[Your instructions]
Sort through the listing below and keep each line with the word "lines". Copy those.
-------- Records supplied --------
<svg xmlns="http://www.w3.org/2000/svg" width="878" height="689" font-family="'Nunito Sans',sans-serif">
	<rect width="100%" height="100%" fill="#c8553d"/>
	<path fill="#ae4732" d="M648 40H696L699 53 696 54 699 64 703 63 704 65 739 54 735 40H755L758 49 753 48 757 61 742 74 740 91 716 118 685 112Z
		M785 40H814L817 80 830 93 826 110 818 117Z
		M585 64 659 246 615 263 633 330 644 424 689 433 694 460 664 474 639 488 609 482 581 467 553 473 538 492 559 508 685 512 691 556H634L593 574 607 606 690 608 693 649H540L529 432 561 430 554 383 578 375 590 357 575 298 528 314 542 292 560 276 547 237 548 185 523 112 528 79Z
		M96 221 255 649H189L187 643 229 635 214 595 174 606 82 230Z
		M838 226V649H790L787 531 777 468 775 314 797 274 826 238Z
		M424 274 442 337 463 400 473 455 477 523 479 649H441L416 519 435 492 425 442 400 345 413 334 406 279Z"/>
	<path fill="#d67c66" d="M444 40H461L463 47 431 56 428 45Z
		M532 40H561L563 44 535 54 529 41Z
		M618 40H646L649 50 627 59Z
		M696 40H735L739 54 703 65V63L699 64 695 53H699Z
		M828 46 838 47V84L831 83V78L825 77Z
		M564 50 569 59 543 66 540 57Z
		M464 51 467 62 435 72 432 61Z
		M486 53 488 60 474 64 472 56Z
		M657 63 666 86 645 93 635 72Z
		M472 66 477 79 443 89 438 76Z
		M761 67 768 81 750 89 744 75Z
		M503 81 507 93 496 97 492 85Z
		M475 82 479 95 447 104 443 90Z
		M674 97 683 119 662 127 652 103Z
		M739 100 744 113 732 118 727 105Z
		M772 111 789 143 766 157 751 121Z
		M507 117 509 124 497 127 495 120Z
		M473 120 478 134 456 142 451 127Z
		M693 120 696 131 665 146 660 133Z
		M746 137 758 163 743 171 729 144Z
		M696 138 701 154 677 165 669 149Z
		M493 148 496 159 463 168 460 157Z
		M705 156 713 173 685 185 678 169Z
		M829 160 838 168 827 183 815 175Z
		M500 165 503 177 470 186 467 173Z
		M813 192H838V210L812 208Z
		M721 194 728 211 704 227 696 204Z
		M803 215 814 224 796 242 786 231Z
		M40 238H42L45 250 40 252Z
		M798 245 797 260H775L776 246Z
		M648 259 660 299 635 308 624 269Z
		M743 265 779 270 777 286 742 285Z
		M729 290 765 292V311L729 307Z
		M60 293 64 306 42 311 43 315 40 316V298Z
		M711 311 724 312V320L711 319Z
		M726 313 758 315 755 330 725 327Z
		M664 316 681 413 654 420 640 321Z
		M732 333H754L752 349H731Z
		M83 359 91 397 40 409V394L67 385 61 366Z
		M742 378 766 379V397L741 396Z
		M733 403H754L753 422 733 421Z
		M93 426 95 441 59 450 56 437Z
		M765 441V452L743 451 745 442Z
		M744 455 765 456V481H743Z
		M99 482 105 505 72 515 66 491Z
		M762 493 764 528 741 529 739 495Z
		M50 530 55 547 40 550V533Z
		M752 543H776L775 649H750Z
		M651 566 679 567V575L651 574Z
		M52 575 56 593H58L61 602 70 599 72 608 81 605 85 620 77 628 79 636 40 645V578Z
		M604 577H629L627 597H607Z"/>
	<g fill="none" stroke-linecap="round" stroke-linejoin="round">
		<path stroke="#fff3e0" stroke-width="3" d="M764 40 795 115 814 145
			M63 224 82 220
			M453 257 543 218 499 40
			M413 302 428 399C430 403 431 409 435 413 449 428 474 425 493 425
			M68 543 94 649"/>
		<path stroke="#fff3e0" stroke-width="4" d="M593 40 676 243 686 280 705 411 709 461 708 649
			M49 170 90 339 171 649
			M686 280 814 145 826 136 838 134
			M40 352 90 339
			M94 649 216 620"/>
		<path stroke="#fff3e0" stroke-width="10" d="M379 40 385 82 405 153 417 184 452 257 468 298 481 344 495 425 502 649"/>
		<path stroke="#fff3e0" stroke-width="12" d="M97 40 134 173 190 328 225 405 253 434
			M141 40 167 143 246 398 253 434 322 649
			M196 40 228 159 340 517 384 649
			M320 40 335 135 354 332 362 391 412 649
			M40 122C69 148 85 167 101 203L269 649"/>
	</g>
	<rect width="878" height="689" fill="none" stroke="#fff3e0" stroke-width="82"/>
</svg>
--------
-------- Records supplied --------
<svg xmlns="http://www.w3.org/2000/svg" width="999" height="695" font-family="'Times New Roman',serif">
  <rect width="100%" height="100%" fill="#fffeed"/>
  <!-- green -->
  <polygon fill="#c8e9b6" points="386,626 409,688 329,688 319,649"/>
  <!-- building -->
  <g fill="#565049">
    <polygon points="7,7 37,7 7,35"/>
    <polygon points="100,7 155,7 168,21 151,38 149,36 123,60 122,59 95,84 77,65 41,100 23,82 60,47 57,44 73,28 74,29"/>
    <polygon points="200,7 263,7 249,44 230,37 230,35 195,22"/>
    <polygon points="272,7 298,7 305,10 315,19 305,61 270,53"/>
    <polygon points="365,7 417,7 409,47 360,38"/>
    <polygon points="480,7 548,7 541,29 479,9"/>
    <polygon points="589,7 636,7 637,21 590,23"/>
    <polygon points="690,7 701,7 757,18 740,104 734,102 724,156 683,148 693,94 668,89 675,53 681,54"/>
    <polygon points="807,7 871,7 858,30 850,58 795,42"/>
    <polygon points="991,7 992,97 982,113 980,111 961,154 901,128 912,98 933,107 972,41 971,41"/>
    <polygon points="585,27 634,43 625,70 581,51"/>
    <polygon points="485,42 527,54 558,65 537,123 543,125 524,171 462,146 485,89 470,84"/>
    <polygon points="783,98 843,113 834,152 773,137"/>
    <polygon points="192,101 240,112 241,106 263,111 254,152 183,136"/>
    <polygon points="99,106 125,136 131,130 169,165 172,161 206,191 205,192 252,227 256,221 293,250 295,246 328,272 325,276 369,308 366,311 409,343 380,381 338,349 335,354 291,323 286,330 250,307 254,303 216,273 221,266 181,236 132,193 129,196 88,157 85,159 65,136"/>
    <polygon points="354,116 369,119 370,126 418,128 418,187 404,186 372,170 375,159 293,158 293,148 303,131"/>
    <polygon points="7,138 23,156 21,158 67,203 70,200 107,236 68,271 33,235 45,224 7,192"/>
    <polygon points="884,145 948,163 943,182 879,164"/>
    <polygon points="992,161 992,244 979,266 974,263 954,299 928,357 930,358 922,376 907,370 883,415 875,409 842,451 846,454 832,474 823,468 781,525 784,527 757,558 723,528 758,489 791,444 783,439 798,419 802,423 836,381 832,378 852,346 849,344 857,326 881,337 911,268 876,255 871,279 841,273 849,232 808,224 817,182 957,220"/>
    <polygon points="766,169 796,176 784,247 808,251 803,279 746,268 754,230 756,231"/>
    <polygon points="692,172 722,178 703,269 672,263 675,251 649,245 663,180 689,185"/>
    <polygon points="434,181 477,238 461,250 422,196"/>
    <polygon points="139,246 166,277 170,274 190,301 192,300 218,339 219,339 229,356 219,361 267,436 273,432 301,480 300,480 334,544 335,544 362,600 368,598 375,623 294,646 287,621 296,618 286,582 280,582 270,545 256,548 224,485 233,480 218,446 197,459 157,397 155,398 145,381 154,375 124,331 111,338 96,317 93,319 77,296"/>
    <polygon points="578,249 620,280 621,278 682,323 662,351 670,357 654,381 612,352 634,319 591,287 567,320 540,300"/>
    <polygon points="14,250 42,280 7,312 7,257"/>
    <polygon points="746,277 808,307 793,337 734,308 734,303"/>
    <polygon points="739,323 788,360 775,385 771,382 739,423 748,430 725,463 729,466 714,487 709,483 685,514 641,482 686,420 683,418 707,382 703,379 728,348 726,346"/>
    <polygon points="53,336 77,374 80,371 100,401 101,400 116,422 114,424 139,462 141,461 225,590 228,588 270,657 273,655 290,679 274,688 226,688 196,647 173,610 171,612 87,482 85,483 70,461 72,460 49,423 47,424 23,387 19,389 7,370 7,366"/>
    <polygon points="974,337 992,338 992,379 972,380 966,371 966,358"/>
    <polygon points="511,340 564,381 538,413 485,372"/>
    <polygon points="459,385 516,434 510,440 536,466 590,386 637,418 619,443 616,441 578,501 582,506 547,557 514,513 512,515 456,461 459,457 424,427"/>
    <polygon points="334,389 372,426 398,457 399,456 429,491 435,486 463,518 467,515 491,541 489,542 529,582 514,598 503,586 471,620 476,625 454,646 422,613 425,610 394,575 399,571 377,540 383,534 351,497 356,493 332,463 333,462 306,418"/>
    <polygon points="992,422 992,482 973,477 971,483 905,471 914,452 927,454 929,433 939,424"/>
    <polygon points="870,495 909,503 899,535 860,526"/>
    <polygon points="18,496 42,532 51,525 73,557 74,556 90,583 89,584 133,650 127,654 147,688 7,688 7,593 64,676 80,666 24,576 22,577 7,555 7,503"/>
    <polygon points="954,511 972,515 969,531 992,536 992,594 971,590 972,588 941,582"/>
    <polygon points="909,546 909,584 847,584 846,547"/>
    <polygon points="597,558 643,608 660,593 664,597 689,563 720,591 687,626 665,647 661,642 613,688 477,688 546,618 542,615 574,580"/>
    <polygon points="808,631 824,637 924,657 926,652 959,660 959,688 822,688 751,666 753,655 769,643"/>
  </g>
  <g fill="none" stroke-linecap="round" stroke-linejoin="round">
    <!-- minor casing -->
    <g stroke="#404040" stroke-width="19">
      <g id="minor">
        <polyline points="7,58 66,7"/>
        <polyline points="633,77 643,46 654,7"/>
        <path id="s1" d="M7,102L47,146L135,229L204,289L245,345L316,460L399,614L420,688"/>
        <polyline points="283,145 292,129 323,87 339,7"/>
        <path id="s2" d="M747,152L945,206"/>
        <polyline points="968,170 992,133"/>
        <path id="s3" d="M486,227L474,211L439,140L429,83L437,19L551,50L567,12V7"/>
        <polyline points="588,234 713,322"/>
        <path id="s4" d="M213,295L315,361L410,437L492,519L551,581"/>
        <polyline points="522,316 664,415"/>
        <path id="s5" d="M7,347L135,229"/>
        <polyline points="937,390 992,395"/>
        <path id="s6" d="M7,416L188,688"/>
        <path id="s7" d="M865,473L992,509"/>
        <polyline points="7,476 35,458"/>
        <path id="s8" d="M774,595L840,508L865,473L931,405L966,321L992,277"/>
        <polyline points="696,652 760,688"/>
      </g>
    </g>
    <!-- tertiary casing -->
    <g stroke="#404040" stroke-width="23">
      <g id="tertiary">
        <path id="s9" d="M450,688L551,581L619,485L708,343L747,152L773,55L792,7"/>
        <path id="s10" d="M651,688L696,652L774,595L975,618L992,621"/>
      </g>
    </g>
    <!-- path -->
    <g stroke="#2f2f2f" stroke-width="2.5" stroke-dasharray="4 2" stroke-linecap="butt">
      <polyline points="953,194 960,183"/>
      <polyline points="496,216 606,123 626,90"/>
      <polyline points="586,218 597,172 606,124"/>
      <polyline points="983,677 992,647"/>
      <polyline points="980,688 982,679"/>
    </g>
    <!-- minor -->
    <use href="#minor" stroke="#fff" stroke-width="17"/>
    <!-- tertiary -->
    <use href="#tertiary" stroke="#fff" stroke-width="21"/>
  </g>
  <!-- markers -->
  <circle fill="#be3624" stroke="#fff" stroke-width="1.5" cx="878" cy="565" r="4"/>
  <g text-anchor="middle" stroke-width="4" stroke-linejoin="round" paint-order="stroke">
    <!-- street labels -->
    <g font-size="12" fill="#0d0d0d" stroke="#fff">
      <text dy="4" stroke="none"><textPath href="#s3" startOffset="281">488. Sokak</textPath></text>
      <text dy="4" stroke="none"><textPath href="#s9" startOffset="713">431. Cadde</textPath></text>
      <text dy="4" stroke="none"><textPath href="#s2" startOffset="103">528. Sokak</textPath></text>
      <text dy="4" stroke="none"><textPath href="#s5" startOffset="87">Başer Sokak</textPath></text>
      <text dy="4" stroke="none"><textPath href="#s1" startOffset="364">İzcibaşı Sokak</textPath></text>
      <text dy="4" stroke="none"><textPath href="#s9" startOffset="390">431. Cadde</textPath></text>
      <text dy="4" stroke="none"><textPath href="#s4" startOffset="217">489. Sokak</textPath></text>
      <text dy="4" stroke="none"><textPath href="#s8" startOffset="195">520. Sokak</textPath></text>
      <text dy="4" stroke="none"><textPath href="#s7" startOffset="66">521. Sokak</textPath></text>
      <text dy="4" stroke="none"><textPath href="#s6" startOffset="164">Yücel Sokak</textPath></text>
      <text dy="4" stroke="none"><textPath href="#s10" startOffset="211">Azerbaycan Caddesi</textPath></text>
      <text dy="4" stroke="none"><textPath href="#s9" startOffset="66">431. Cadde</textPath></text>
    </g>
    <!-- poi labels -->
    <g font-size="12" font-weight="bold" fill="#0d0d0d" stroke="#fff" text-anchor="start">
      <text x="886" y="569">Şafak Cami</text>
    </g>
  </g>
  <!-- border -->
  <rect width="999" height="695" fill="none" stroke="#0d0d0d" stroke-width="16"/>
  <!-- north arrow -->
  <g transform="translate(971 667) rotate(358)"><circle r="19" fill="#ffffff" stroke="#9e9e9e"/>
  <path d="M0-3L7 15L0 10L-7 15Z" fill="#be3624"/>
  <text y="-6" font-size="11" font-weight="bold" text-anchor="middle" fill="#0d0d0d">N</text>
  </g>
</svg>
--------
-------- Records supplied --------
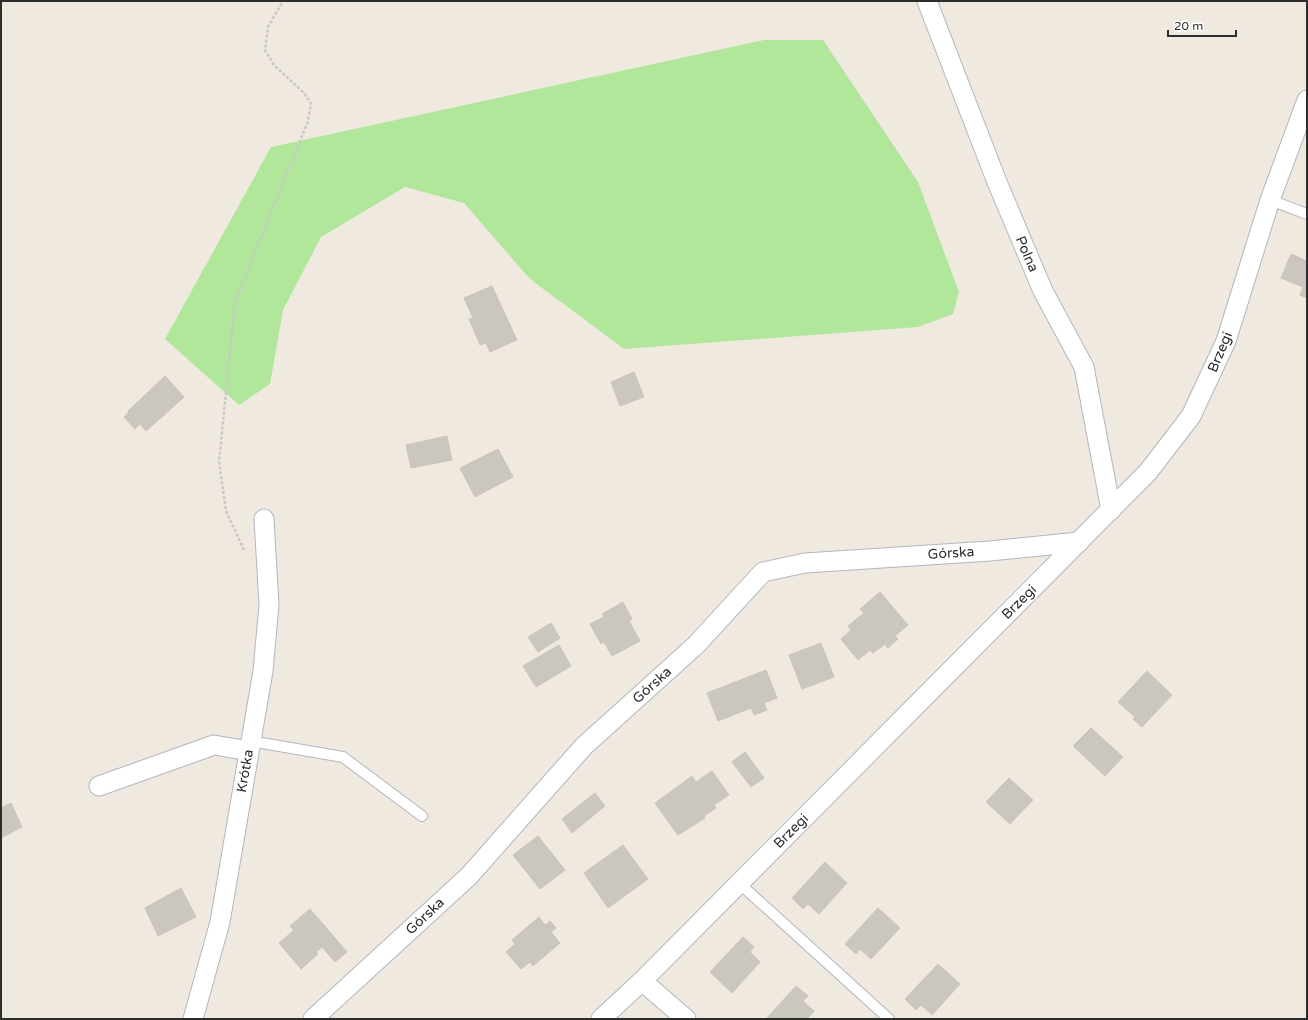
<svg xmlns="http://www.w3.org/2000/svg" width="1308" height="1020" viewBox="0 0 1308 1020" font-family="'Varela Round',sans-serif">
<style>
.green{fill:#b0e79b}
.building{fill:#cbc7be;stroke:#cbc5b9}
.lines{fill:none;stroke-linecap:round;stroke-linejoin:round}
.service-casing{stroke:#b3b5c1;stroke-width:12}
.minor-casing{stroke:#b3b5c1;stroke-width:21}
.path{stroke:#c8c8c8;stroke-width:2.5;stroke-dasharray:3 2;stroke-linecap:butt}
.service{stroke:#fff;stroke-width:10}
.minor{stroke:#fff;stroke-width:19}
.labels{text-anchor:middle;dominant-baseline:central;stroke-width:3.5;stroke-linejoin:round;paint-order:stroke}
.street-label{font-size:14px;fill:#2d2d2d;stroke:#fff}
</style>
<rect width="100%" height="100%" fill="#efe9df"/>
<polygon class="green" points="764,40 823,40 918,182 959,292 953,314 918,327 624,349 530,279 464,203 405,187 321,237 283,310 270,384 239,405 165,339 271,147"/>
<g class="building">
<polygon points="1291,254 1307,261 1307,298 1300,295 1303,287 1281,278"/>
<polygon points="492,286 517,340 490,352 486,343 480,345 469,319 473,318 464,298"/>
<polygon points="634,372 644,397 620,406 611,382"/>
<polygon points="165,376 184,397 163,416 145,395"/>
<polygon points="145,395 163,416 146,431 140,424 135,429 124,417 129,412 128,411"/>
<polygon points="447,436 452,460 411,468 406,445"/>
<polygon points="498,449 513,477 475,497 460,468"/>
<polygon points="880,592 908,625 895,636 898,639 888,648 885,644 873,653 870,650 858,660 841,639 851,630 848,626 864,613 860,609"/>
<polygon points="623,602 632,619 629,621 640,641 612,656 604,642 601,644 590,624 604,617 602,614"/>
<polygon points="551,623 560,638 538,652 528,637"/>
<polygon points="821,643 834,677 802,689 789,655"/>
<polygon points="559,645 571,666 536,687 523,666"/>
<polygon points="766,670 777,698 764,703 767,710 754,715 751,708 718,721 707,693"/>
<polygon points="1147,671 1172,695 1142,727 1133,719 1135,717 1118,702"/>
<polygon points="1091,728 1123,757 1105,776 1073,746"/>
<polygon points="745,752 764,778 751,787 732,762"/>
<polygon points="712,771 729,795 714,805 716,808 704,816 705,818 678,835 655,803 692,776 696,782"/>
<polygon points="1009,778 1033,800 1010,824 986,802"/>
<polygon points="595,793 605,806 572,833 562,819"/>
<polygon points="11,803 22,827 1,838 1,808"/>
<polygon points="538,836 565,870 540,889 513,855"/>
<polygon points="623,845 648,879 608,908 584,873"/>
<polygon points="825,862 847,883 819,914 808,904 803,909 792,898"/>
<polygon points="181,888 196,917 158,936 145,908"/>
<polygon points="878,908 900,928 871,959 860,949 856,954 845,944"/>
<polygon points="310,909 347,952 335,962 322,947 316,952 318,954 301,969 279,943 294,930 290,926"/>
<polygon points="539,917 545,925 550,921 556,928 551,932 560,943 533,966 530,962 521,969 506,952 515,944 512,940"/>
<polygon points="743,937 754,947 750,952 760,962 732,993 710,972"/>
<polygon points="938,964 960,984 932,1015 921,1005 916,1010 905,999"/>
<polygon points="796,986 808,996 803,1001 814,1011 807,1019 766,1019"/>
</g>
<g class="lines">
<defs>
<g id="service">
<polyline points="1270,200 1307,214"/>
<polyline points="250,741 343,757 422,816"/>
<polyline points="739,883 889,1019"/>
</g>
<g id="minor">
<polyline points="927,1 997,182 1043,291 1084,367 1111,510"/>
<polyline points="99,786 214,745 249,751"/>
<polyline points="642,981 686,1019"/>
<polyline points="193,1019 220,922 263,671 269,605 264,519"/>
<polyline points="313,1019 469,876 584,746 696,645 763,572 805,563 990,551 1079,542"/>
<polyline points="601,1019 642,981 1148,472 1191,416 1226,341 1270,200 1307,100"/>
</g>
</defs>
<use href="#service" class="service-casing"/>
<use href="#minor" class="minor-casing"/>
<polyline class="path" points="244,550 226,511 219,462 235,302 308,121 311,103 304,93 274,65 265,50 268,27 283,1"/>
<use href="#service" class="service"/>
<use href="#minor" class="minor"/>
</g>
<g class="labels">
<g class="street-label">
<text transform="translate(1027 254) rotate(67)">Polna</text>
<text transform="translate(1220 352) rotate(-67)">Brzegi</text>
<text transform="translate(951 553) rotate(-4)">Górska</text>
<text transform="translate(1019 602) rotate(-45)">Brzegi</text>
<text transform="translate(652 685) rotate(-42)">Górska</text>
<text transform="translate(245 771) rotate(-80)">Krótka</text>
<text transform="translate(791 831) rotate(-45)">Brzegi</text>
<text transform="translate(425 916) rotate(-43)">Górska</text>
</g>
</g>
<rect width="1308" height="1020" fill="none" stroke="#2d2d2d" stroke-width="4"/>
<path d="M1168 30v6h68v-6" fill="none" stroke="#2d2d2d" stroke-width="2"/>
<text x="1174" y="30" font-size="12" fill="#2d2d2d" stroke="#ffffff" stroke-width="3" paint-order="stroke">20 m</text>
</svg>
--------
[Written response]
.lines{fill:none;stroke-linecap:round;stroke-linejoin:round}
<g class="lines">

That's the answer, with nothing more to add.